§ **Exercise details**
The expected response consists solely of the lines from the line with "conan remote add bincrafters" through the last line of the material below, copied exactly.

§ **Supplied records**
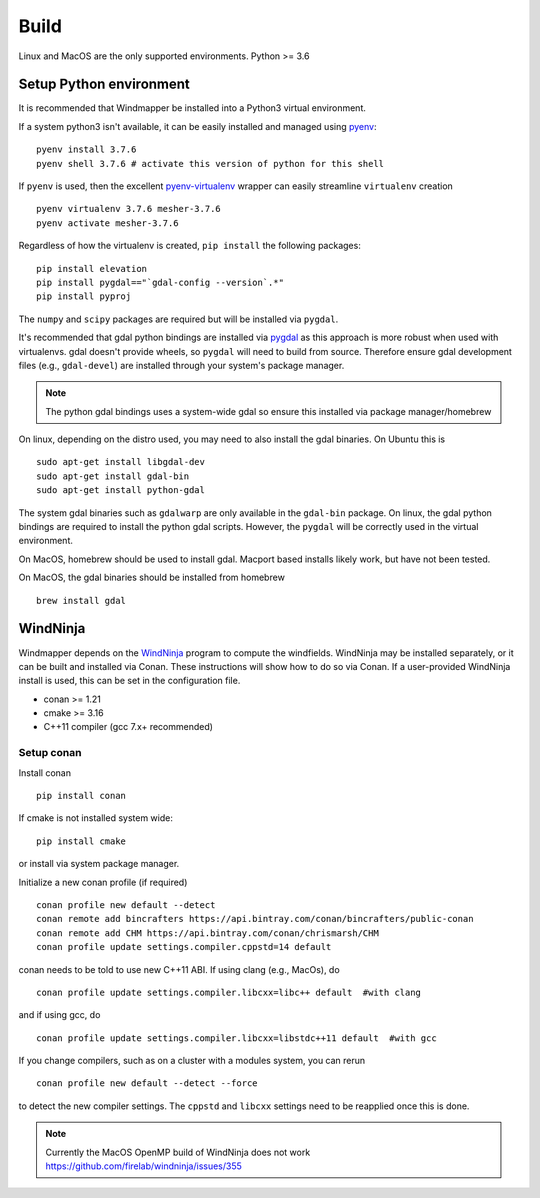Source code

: Build
======

Linux and MacOS are the only supported environments.
Python >= 3.6


Setup Python environment
-------------------------
It is recommended that Windmapper be installed into a Python3 virtual environment. 

If a system python3 isn't available, it can be easily installed and managed using `pyenv <https://github.com/pyenv/pyenv>`_:

::

   pyenv install 3.7.6
   pyenv shell 3.7.6 # activate this version of python for this shell


If ``pyenv`` is used, then the excellent `pyenv-virtualenv <https://github.com/pyenv/pyenv-virtualenv>`_ wrapper can easily streamline ``virtualenv`` creation 
::

   pyenv virtualenv 3.7.6 mesher-3.7.6
   pyenv activate mesher-3.7.6


Regardless of how the virtualenv is created, ``pip install`` the following packages:

::

   pip install elevation
   pip install pygdal=="`gdal-config --version`.*"
   pip install pyproj

The ``numpy`` and ``scipy`` packages are required but will be installed via ``pygdal``. 

It's recommended that gdal python bindings are installed via `pygdal <https://github.com/nextgis/pygdal>`_ as this approach is more robust when used with virtualenvs. gdal doesn't provide wheels, so ``pygdal`` will need to build from source. Therefore ensure gdal development files (e.g., ``gdal-devel``) are installed through your system's package manager. 

.. note::
   The python gdal bindings uses a system-wide gdal so ensure this installed via package manager/homebrew

On linux, depending on the distro used, you may need to also install the gdal binaries. On Ubuntu this is
::

   sudo apt-get install libgdal-dev
   sudo apt-get install gdal-bin
   sudo apt-get install python-gdal

The system gdal binaries such as ``gdalwarp`` are only available in the ``gdal-bin`` package. On linux, the gdal python bindings are required to install the python gdal scripts. However, the ``pygdal`` will be correctly used in the virtual environment.

On MacOS, homebrew should be used to install gdal. Macport based installs likely work, but have not been tested. 

On MacOS, the gdal binaries should be installed from homebrew

::

   brew install gdal


WindNinja
-----------
Windmapper depends on the `WindNinja <https://github.com/firelab/windninja>`__ program to compute the windfields. WindNinja may be installed separately, or it can be built and installed via Conan. These instructions will show how to do so via Conan. If a user-provided WindNinja install is used, this can be set in the configuration file.


- conan >= 1.21
- cmake >= 3.16
- C++11 compiler (gcc 7.x+ recommended)

Setup conan
***********

Install conan

::

   pip install conan

If cmake is not installed system wide:

::

   pip install cmake

or install via system package manager.

Initialize a new conan profile (if required)

::

    conan profile new default --detect
    conan remote add bincrafters https://api.bintray.com/conan/bincrafters/public-conan
    conan remote add CHM https://api.bintray.com/conan/chrismarsh/CHM
    conan profile update settings.compiler.cppstd=14 default  


conan needs to be told to use new C++11 ABI. If using clang (e.g., MacOs), do
::

    conan profile update settings.compiler.libcxx=libc++ default  #with clang


and if using gcc, do
::

    conan profile update settings.compiler.libcxx=libstdc++11 default  #with gcc


If you change compilers, such as on a cluster with a modules system, you can rerun 
::
    
    conan profile new default --detect --force


to detect the new compiler settings. The ``cppstd`` and ``libcxx`` settings need to be reapplied once this is done.


.. note::

   Currently the MacOS OpenMP build of WindNinja does not work
   https://github.com/firelab/windninja/issues/355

§ **Result below**
    conan remote add bincrafters https://api.bintray.com/conan/bincrafters/public-conan
    conan remote add CHM https://api.bintray.com/conan/chrismarsh/CHM
    conan profile update settings.compiler.cppstd=14 default  


conan needs to be told to use new C++11 ABI. If using clang (e.g., MacOs), do
::

    conan profile update settings.compiler.libcxx=libc++ default  #with clang


and if using gcc, do
::

    conan profile update settings.compiler.libcxx=libstdc++11 default  #with gcc


If you change compilers, such as on a cluster with a modules system, you can rerun 
::
    
    conan profile new default --detect --force


to detect the new compiler settings. The ``cppstd`` and ``libcxx`` settings need to be reapplied once this is done.


.. note::

   Currently the MacOS OpenMP build of WindNinja does not work
   https://github.com/firelab/windninja/issues/355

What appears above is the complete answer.